My try: We want to show that $g$ differentiable, hence we need to show that the limit $\displaystyle \lim_{h\to 0}\frac{g(t+h)-g(t)}{h}$ exists. Using the definition of $g$ we need to show that $\displaystyle \lim_{h\to 0}\frac{f\left(x(t+h),y(t+h)\right)-f\left(x(t),y(t)\right)}{h}$ exists. How should I continue?
Use the chain rule. Referring to your previous question...
You have $g(t)=f({\bf r}(t))$ where ${\bf r}(t) = (x_0,y_0)+t{\bf u} = (x_0+tu_1,y_0+tu_2)$.
You are given that $f$ is differentiable. ${\bf r}$ is linear and thus differentiable.

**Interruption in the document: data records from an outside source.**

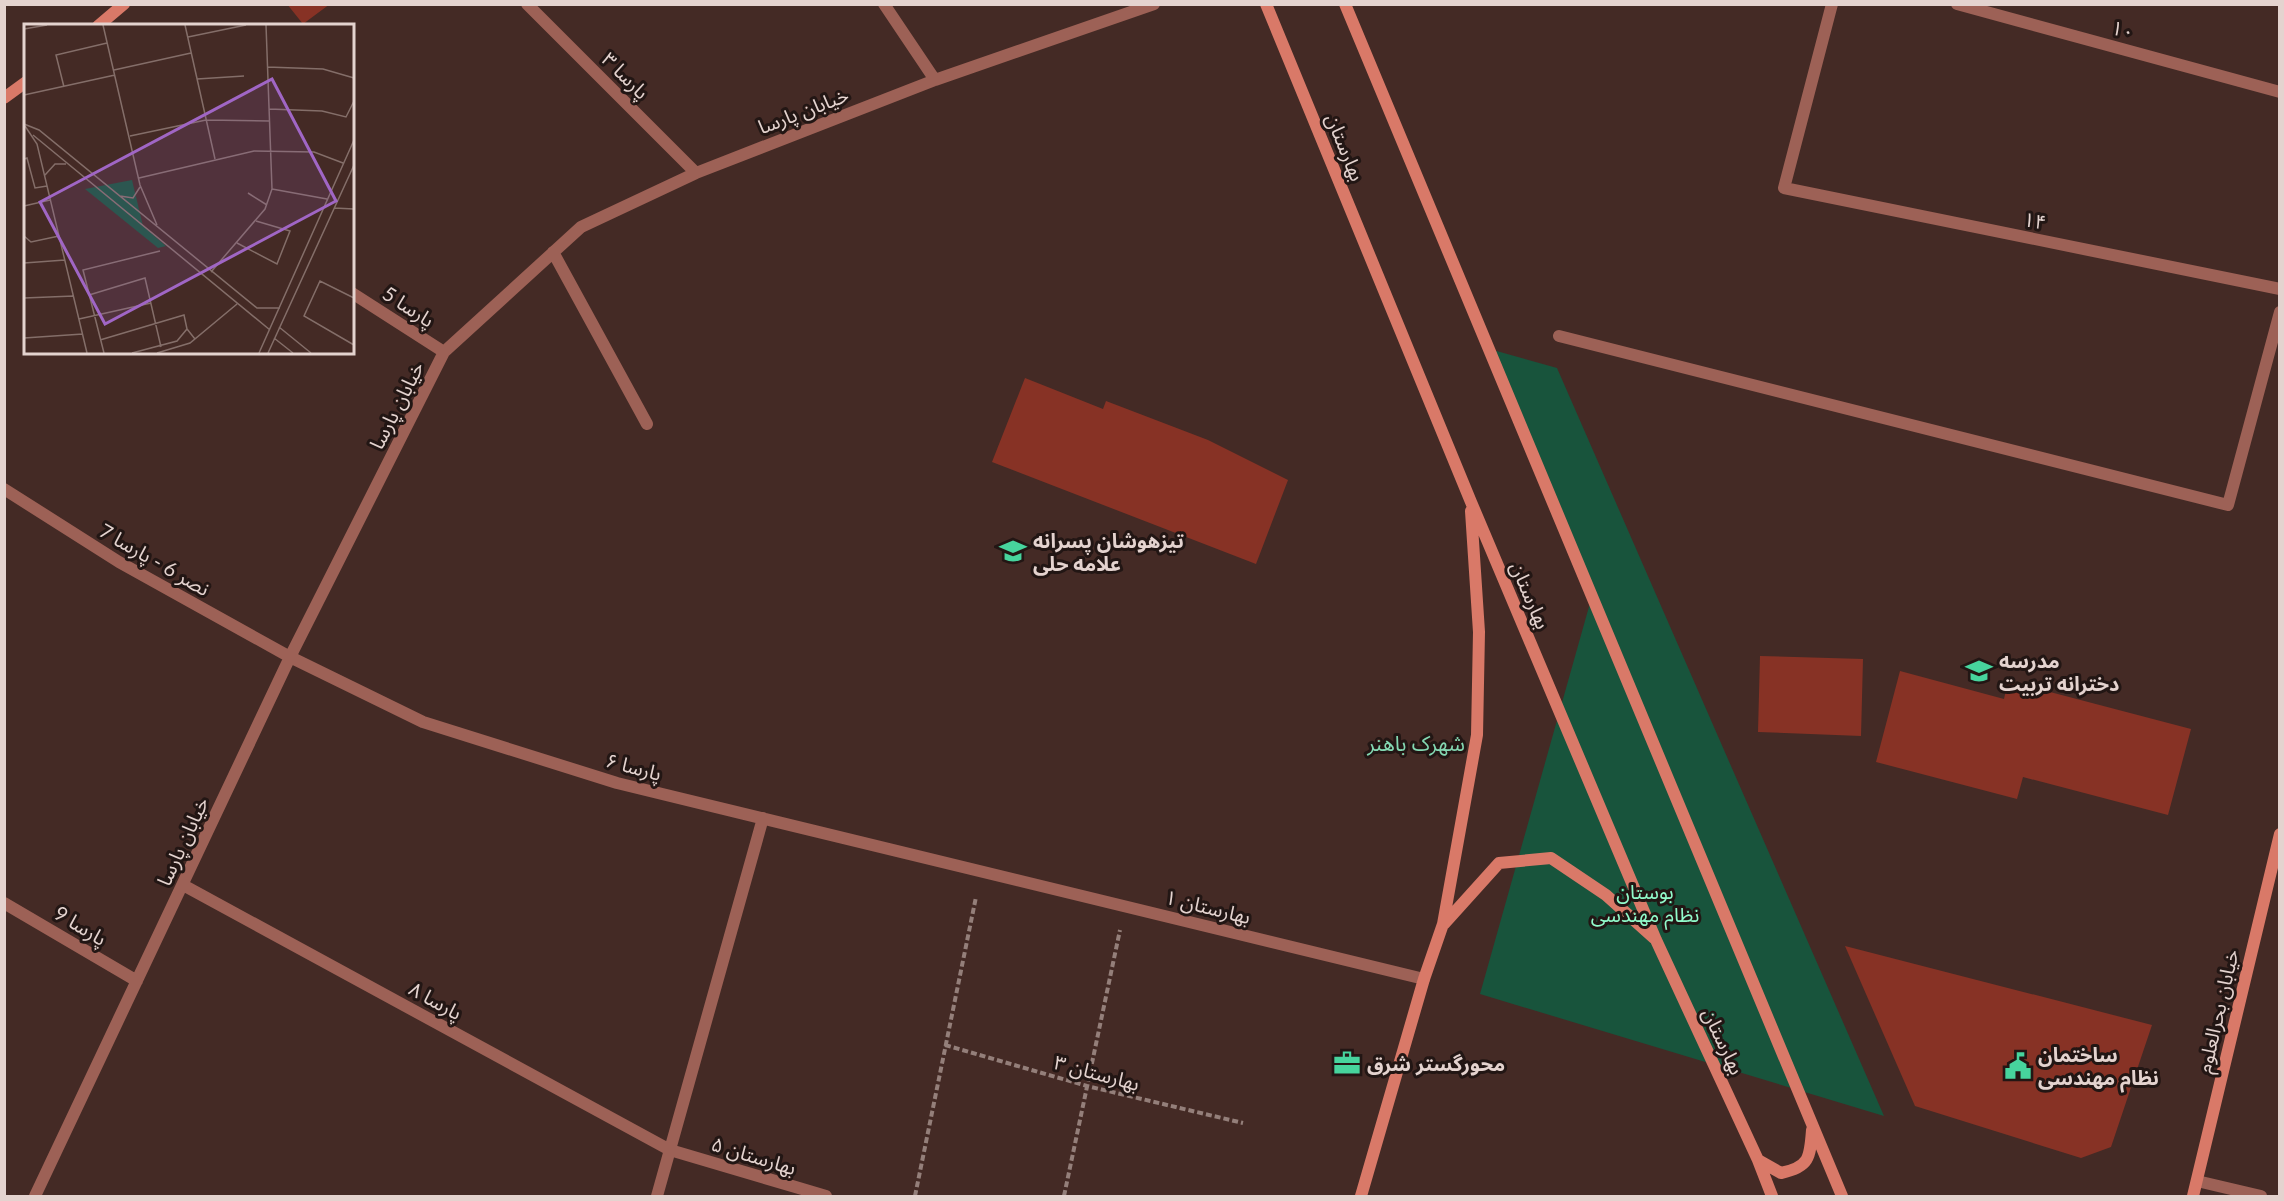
<svg xmlns="http://www.w3.org/2000/svg" width="2284" height="1201" font-family="Lato,'Noto Sans Arabic',sans-serif">
<style>
.green{fill:#18543c}
.building{fill:#873225}
.lines{fill:none;stroke-linecap:round;stroke-linejoin:round}
.path{stroke:#947f7a;stroke-width:4;stroke-dasharray:6 3;stroke-linecap:butt}
.street{stroke:#9d6156;stroke-width:12}
.secondary{stroke:#d97968;stroke-width:12}
.labels{text-anchor:middle;dominant-baseline:central;stroke-width:6;stroke-linejoin:round;paint-order:stroke}
.street-label{font-size:20px;fill:#e4d3cf;stroke:#221614}
.poi-label{font-size:20px;font-weight:bold;fill:#e4d3cf;stroke:#221614;text-anchor:start}
.park-label{font-size:20px;fill:#91fbcb;stroke:#221614}
.neighbourhood-label{font-size:21px;fill:#84d8b2;stroke:#221614}
.inset-road{fill:none;stroke:#846e69;stroke-width:1.5}
.view{fill:#a066c5;fill-opacity:0.15;stroke:#a066c5;stroke-width:3}
.inset-edge{fill:none;stroke:#e4d3cf;stroke-width:3}
</style>
<rect width="100%" height="100%" fill="#442a25"/>
<path class="green" d="M1493,350l64,18 327,748 -404,-122 112,-398z"/>
<path class="building" d="M287,4h43l-27,20z
M1025,378l78,31 3,-8 102,39 80,40 -32,84 -264,-102z
M1760,656l103,3 -2,77 -103,-4z
M1900,671l104,28 4,-18 183,48 -23,86 -145,-38 -6,22 -141,-37z
M1845,946l307,79 -41,122 -30,11 -166,-52z"/>
<g class="lines">
<path class="path" d="M945,1045l142,41 156,37
M915,1196l61,-299
M1064,1196l56,-266"/>
<path class="street" d="M527,4l169,169
M884,4l51,76
M1832,4l-48,184 496,101
M1957,4l323,88
M553,252l94,172
M352,293l92,59
M1559,336l669,169 52,-193
M4,489l115,73 171,95 133,65 194,61 807,196
M183,885l487,265 156,46
M4,903l133,78
M2197,1181l64,15
M35,1196l255,-539 154,-305 137,-125 115,-54 239,-93 219,-76
M657,1196l106,-378"/>
<path class="secondary" d="M1266,4l205,498 185,438 102,220 14,36
M1345,4l497,1192
M98,26l26,-22
M4,98l22,-16
M1444,924l55,-61 52,-5 55,37 48,43
M1758,1160l23,13c29,-6 29,-16 31,-43
M1361,1196l63,-217 19,-55 34,-189 2,-103 -8,-121
M2193,1196l87,-362"/>
</g>
<defs>
<symbol id="school-bare" viewBox="-9 -9 18 18"><path d="M0-5L7-2L0 1L-7-2ZM-4 1L0 2.5L4 1V4Q0 6-4 4Z" fill="#47d49d" stroke="#221614" stroke-width="2.5" paint-order="stroke"/></symbol>
<symbol id="office-bare" viewBox="-9 -9 18 18"><path d="M-6-3h4V-5.5h4V-3h4V5H-6ZM-1-4.5V-3h2v-1.5ZM-6 0V1H6V0Z" fill="#47d49d" stroke="#221614" stroke-width="2.5" paint-order="stroke"/></symbol>
<symbol id="civic-bare" viewBox="-9 -9 18 18"><path d="M-.6-6.5H3V-4.5H.6V-3L4-1V1h2V6H-6V1h2V-1L-.6-3ZM-1.2 2.5V6h2.4V2.5Z" fill="#47d49d" stroke="#221614" stroke-width="2.5" paint-order="stroke"/></symbol>
</defs>
<g fill-rule="evenodd">
<use href="#school-bare" x="994" y="532" width="38" height="38"/>
<use href="#school-bare" x="1960" y="652" width="38" height="38"/>
<use href="#office-bare" x="1328" y="1044" width="38" height="38"/>
<use href="#civic-bare" x="1999" y="1047" width="38" height="38"/>
</g>
<g class="labels">
<g class="street-label">
<text transform="translate(2123 29) rotate(15)">۱۰</text>
<text transform="translate(626 75) rotate(45)">پارسا ۳</text>
<text transform="translate(803 110) rotate(-21)">خیابان پارسا</text>
<text transform="translate(1346 147) rotate(68)">بهارستان</text>
<text transform="translate(2035 220) rotate(11)">۱۴</text>
<text transform="translate(409 306) rotate(33)">پارسا 5</text>
<text transform="translate(396 405) rotate(-63)">خیابان پارسا</text>
<text transform="translate(155 559) rotate(30)">نصر 6 - پارسا 7</text>
<text transform="translate(1531 595) rotate(67)">بهارستان</text>
<text transform="translate(634 766) rotate(15)">پارسا ۶</text>
<text transform="translate(182 841) rotate(-65)">خیابان پارسا</text>
<text transform="translate(1208 906) rotate(14)">بهارستان ۱</text>
<text transform="translate(81 925) rotate(31)">پارسا 9</text>
<text transform="translate(436 1000) rotate(29)">۸ پارسا</text>
<text transform="translate(2217 1011) rotate(-77)">خیابان بحرالعلوم</text>
<text transform="translate(1724 1041) rotate(65)">بهارستان</text>
<text transform="translate(1097 1072) rotate(15)">بهارستان ۳</text>
<text transform="translate(754 1155) rotate(17)">بهارستان ۵</text>
</g>
<g class="poi-label">
<text x="1033" y="540">تیزهوشان پسرانه<tspan x="1033" dy="23">علامه حلی</tspan></text>
<text x="1999" y="660">مدرسه<tspan x="1999" dy="23">دخترانه تربیت</tspan></text>
<text x="2038" y="1054">ساختمان<tspan x="2038" dy="23">نظام مهندسی</tspan></text>
<text x="1367" y="1063">محورگستر شرق</text>
</g>
<g class="park-label">
<text x="1645" y="891">بوستان<tspan x="1645" dy="23">نظام مهندسی</tspan></text>
</g>
<g class="neighbourhood-label">
<text x="1416" y="742">شهرک باهنر</text>
</g>
</g>
<g transform="translate(24 24)">
<rect width="330" height="330" fill="#442a25"/>
<path d="M108,156l11,46 23,20 -8,2 -73,-59z" fill="#18543c"/>
<path class="inset-road" d="M79,1l37,160 17,40M161,1l30,134M0,5l23,-4M164,13l58,-12M243,43l56,2 31,9M90,46l77,-17M173,55l47,-3M40,63l-8,-32 51,-12M0,71l91,-20M245,85l53,2 24,6 8,-16M0,100l15,6 218,178h23M1,102l12,18 50,209M9,111l237,195M106,112l76,-16 64,1M0,135l3,-1 8,30 12,-2M21,151l10,-11h11M115,154l115,-27 60,1 29,11M248,165l55,10M224,169l19,12M96,172l13,2 7,-11M0,182l26,-6M310,184l20,1M0,212l7,6 28,-6M213,219l40,21 13,-33 -34,-10M0,239l41,-3M187,248l54,-63 7,-20 -6,-164M65,271l56,-17 16,69M0,274l50,-2M330,274l-34,-17 -16,35 50,29M55,295l72,-16M255,303l32,26M0,314l59,-4M250,314l19,15M76,316l84,-25 3,14M80,329l-21,-83 77,-19M108,329l45,-12 10,-12 8,10M133,329l33,-10 47,-39M235,329l95,-213M244,329l86,-188"/>
<path class="view" d="M248,55l64,122 -231,123 -65,-122z"/>
<rect width="330" height="330" class="inset-edge"/>
</g>
<rect width="2284" height="1201" fill="none" stroke="#e4d3cf" stroke-width="12"/>
</svg>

Thus $g$ is differentiable as well.
Notice that ${\bf r}'(t) = {\bf u} = (u_1,u_2)$. The chain rule states that $g'(t) = f_x({\bf r}(t)) u_1 + f_y({\bf r}(t)) u_2$.
Plugging in $t=0$ yields: $g'(0)=f_x({\bf r}(0))u_1+f_y({\bf r}(0))u_2 = f_x(x_0,y_0)u_1+f_y(x_0,y_0)u_2=\nabla f(x_0,y_0) \cdot {\bf u}$
You already know that $g'(0)=D_{\bf u}f(x_0,y_0)$ so done. :)